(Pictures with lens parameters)
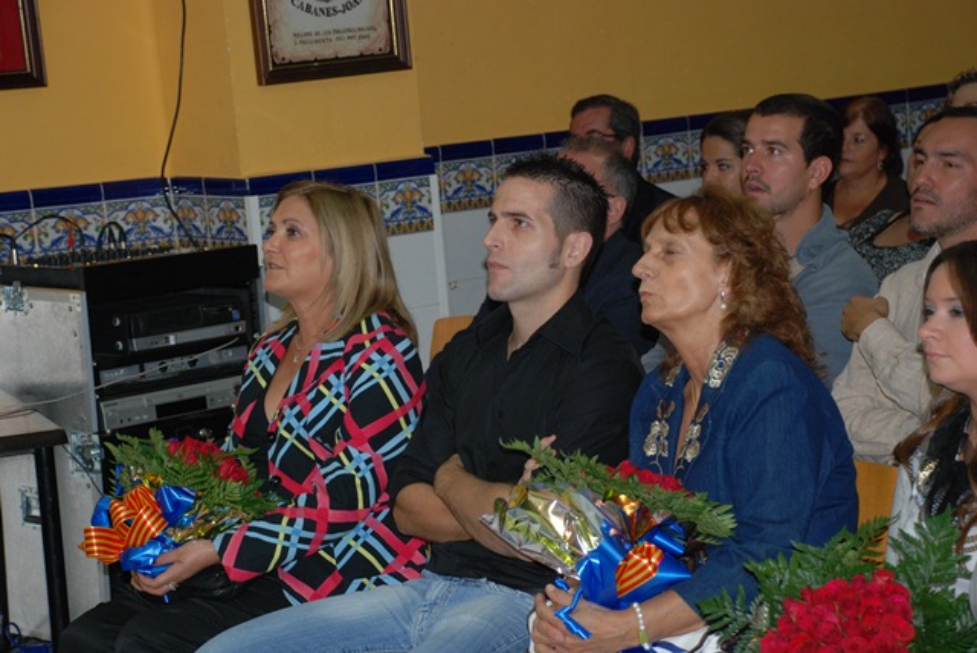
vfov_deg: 14.7
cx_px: 488
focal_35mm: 93
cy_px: 326
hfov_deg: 21.9
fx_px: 2526
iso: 400
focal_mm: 62
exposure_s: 1/60
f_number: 5.3
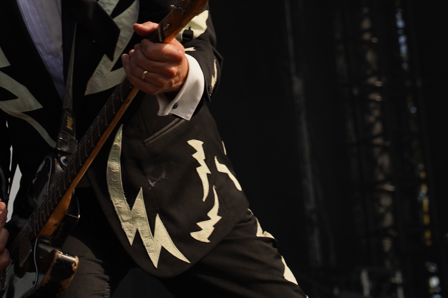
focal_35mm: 180
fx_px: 2240
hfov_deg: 11.4
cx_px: 123
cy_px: 26
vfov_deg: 7.6
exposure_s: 1/400
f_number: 7.1
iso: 100
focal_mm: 82
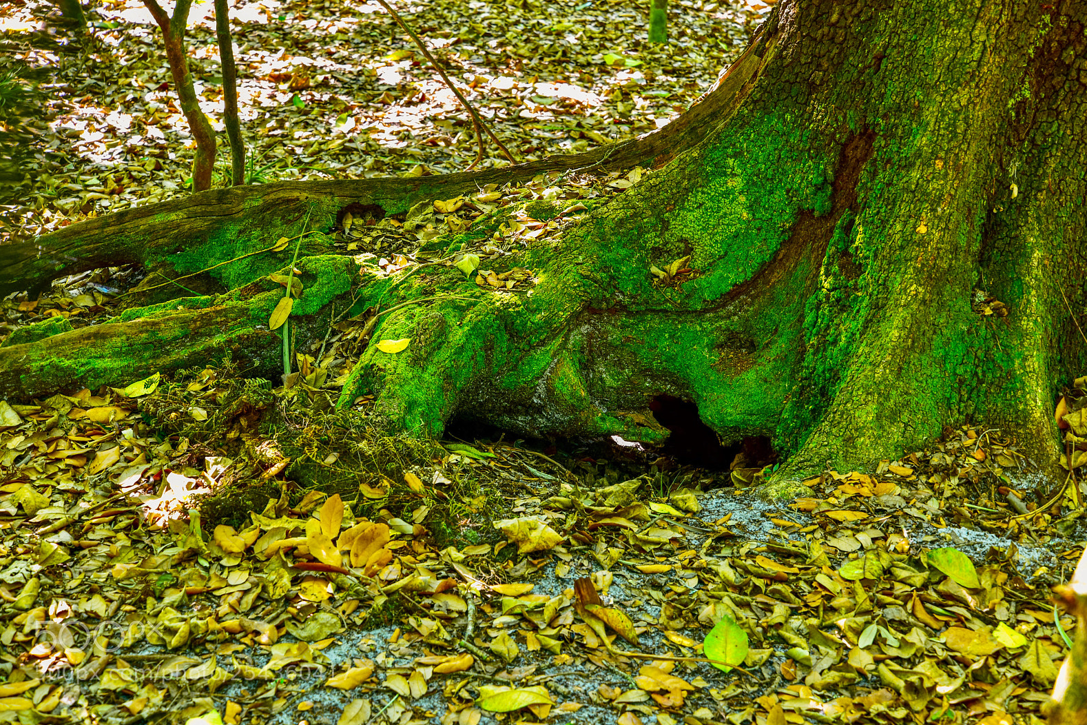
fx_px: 2144
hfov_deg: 28.5
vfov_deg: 19.2
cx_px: 543
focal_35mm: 71
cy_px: 359
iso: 100
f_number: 8
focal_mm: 70
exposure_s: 1/2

[Instruction] The line containing "hfov_deg: 28.5" and every line after it, through the last one above, should be written out word for word.

[Exercise output]
hfov_deg: 28.5
vfov_deg: 19.2
cx_px: 543
focal_35mm: 71
cy_px: 359
iso: 100
f_number: 8
focal_mm: 70
exposure_s: 1/2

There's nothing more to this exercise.